> **Task goal**: Line by line, restate the material word for word, omitting any image.
### Collected data ###
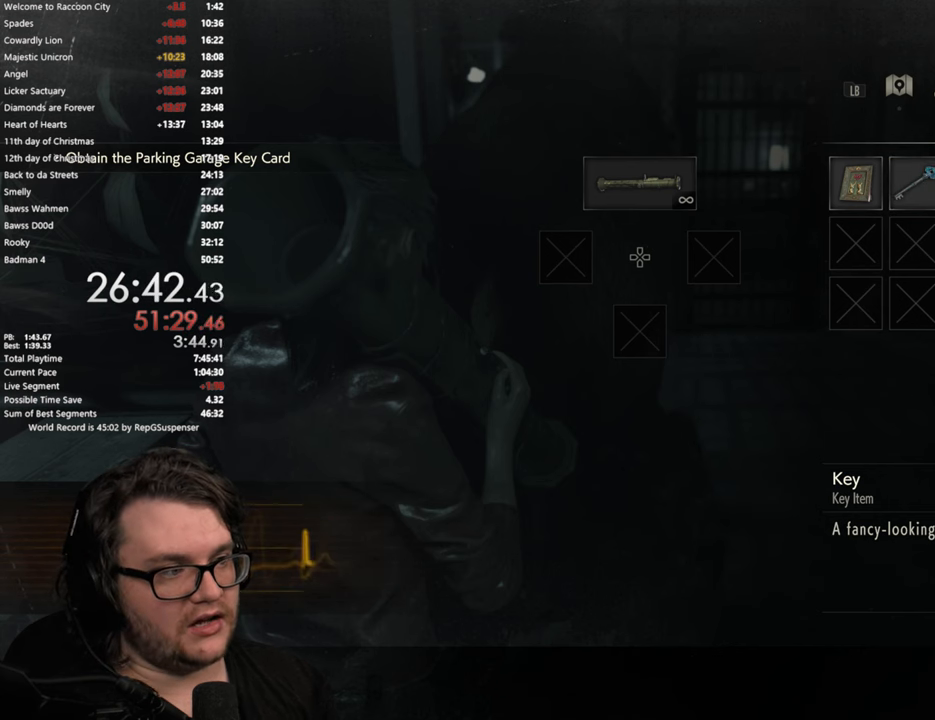
{"buttons": [], "left_stick": "center", "right_stick": "center", "button_events": []}
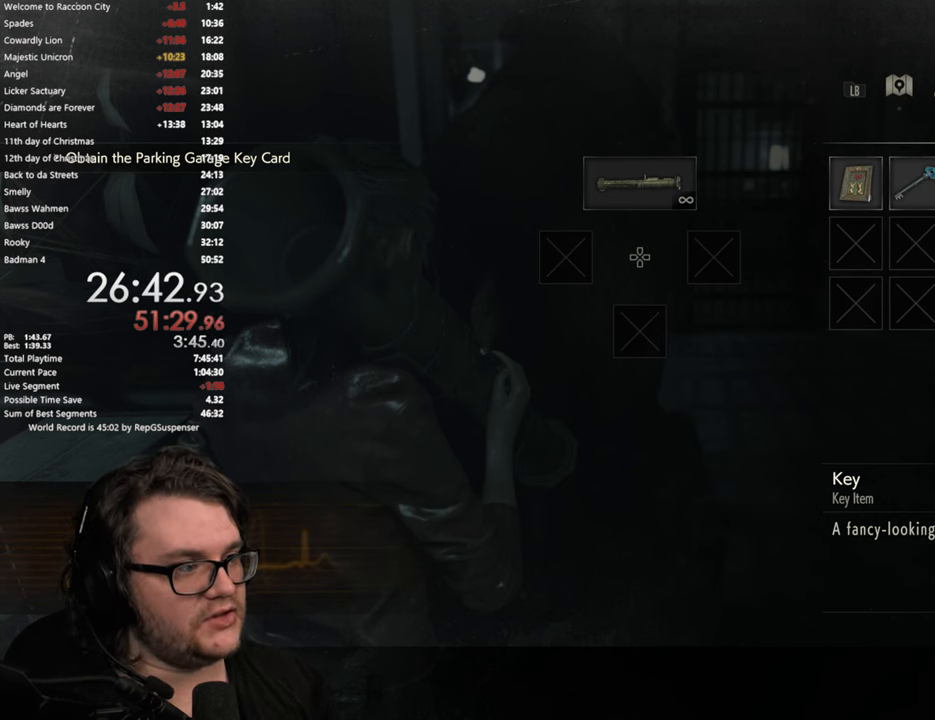
{"buttons": [], "left_stick": "center", "right_stick": "center", "button_events": []}
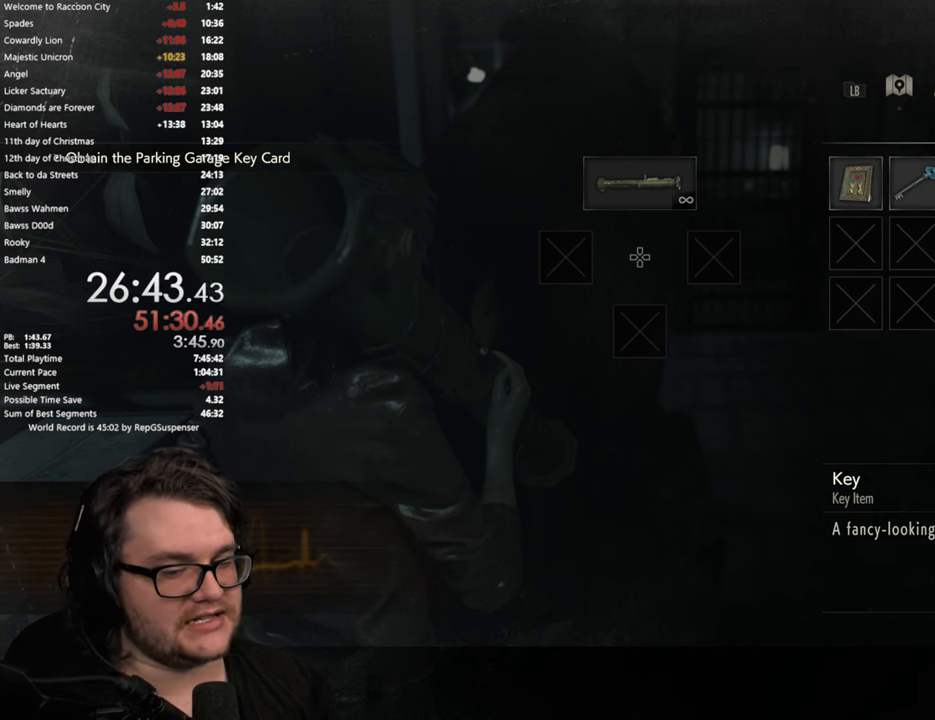
{"buttons": [], "left_stick": "center", "right_stick": "center", "button_events": []}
###
> **Task solution**:
{"buttons": [], "left_stick": "center", "right_stick": "center", "button_events": []}
{"buttons": [], "left_stick": "center", "right_stick": "center", "button_events": []}
{"buttons": [], "left_stick": "center", "right_stick": "center", "button_events": []}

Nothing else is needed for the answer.